AI Is Moving Deeper Into Venue Security Operations
Security Magazine opinion piece argues that large venues are shifting from passive surveillance toward AI systems built to detect anomalies, prioritize threats, and accelerate response across complex event environments.
A new opinion piece in Security Magazine puts the focus on how AI is being applied to physical security across stadiums, arenas, and other large event environments. Written by Ambient.ai CEO and co-founder Shikhar Shrestha, the article frames the challenge as one of scale: multi-venue events and high-density gatherings create too many moving parts for human teams alone to observe every risk in real time.
The core distinction in the piece is between legacy surveillance systems that record incidents and newer AI systems built to continuously observe, detect, assess, and support response. Shrestha describes that shift as a move from passive monitoring to proactive prevention, with AI analyzing camera and sensor feeds in context rather than simply flagging motion or storing footage for later review.
One of the clearest examples involves loitering detection. Instead of relying on fixed zones and pre-set dwell-time rules, he describes reasoning AI as evaluating behavior in context, including repeated circling near service entrances, coordinated movement across concourses, or unusual activity near restricted areas. In the stadium setting outlined, that can mean identifying a suspicious pattern near a VIP entrance after gates close and escalating a verified alert with visual context before a breach occurs.

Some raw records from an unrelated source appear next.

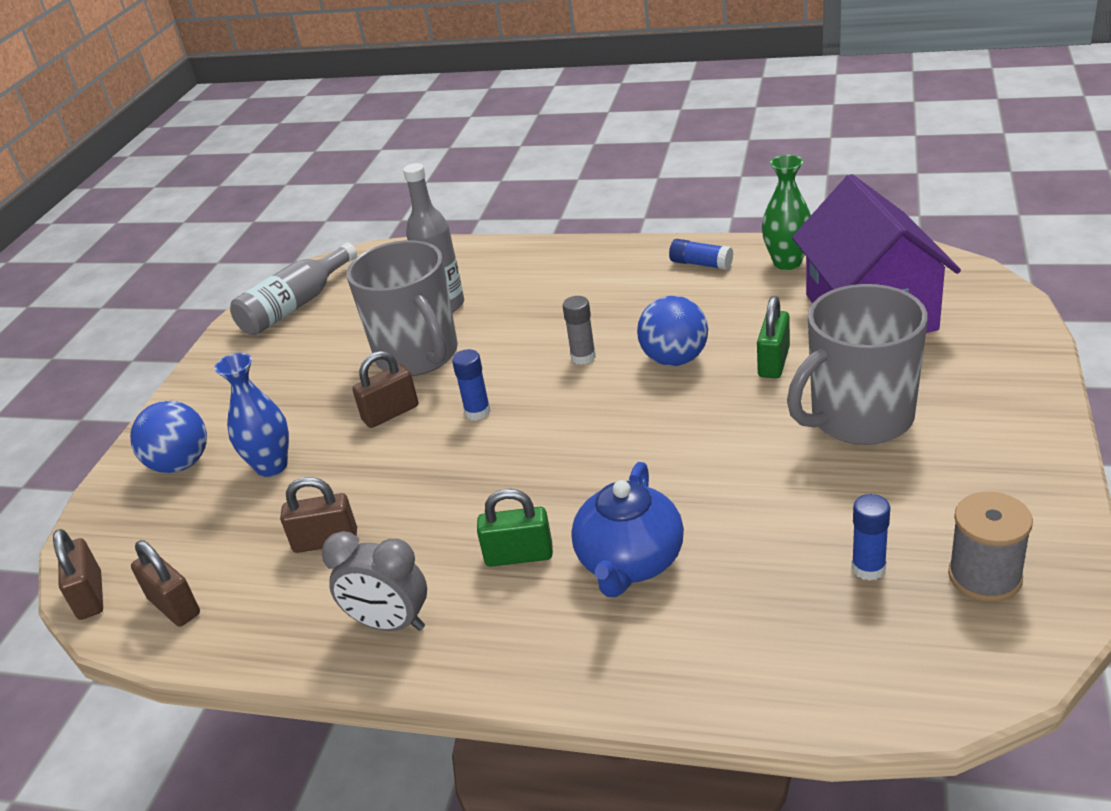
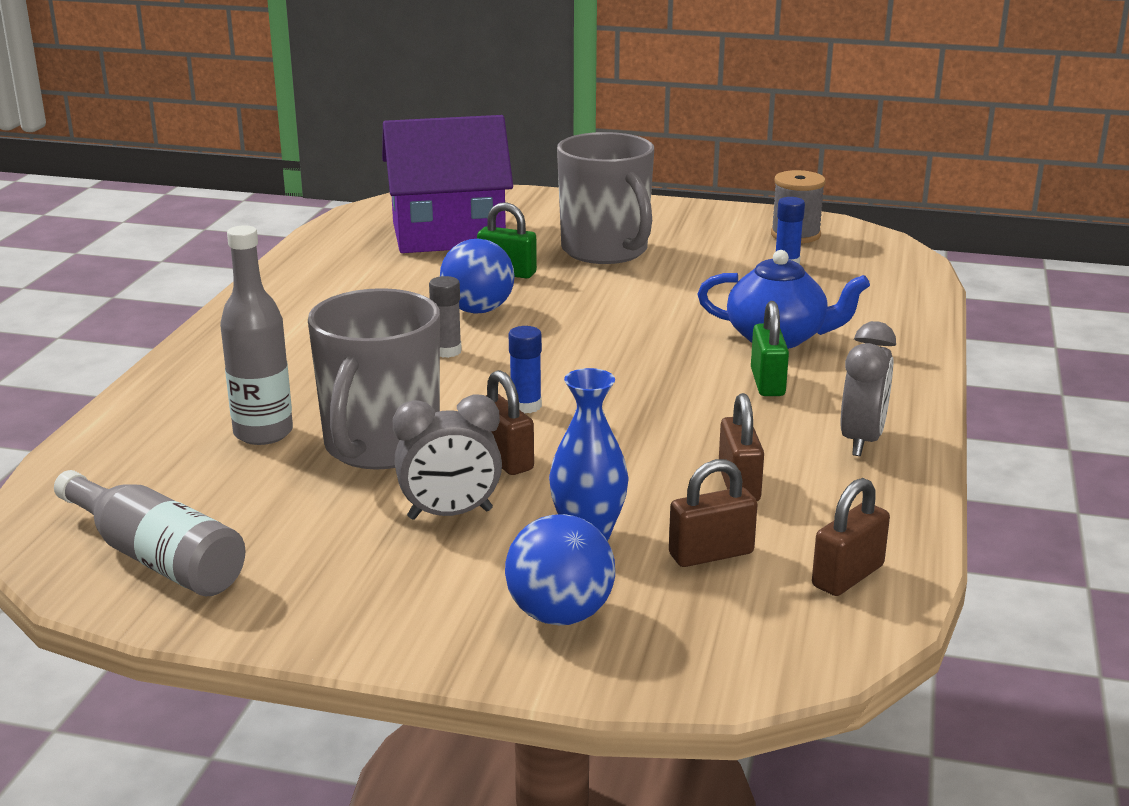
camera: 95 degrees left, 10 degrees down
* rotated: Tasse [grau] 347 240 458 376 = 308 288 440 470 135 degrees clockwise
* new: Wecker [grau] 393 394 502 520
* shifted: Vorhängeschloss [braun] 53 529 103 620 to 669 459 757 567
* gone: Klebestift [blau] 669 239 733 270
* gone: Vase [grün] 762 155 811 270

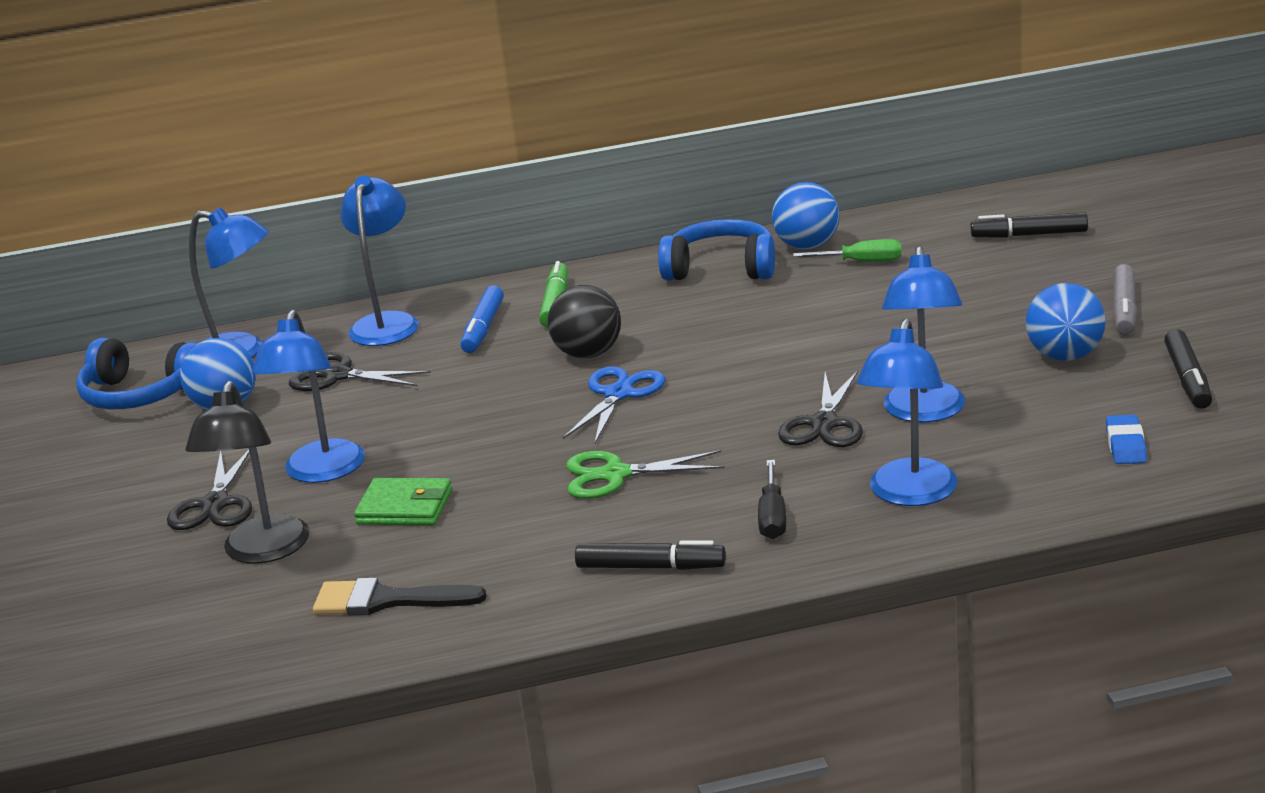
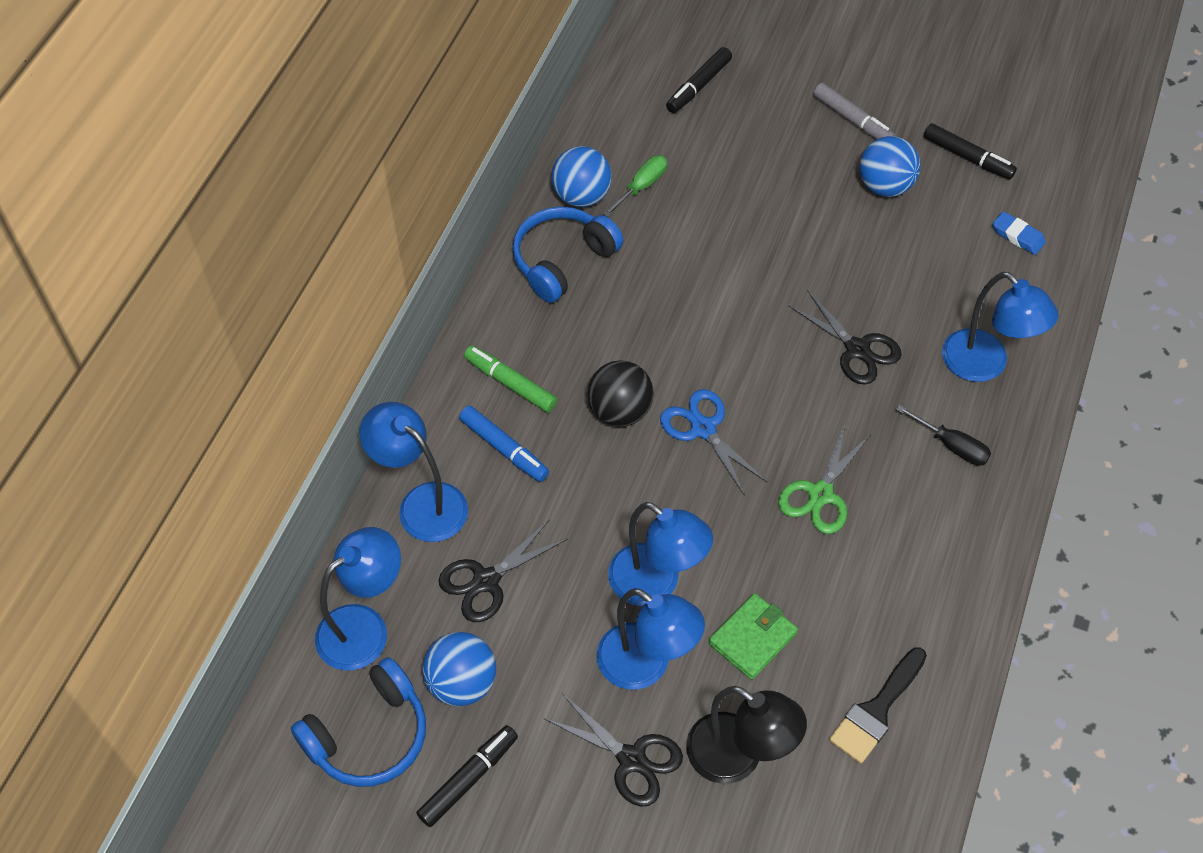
camera: 60 degrees left, 30 degrees up
* shifted: Filzstift [schwarz] 575 540 726 570 to 417 725 518 827
* shifted: Lampe [blau] 882 246 965 422 to 608 502 713 606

Citing research that operators can miss up to 90% of activity after watching a single screen for 20 minutes, Shrestha argues that the issue is not competence but human limitation. The proposed model is one in which AI continuously processes every feed, triages anomalies by severity and context, and sends incident context with footage to responders, while human teams remain responsible for judgment and resolution.
Privacy is a central part of the argument as well. Shrestha says the most effective AI security systems should avoid facial recognition, should not build biometric databases, and should minimize retention of personally identifiable information. The article points instead to local processing and behavior-based threat detection, including examples such as identifying someone brandishing a firearm through behavioral signatures rather than relying on identity matching.
“Agentic physical security is not a future concept. It is operational now, and the organizations that embrace it will set the standard for how large-scale venues are protected.” – Shikhar Shrestha, CEO and Co-Founder of Ambient.ai
For venue operators, the piece reflects a broader direction in security technology: AI is increasingly being framed not just as a monitoring enhancement, but as a decision-support layer across ingress, perimeters, restricted areas, and real-time incident response. The argument here is not that human teams matter less. It is that dense crowds, distributed perimeters, and complex event footprints are pushing venues toward systems that can surface verified risks faster and help security personnel focus where human judgment is most valuable.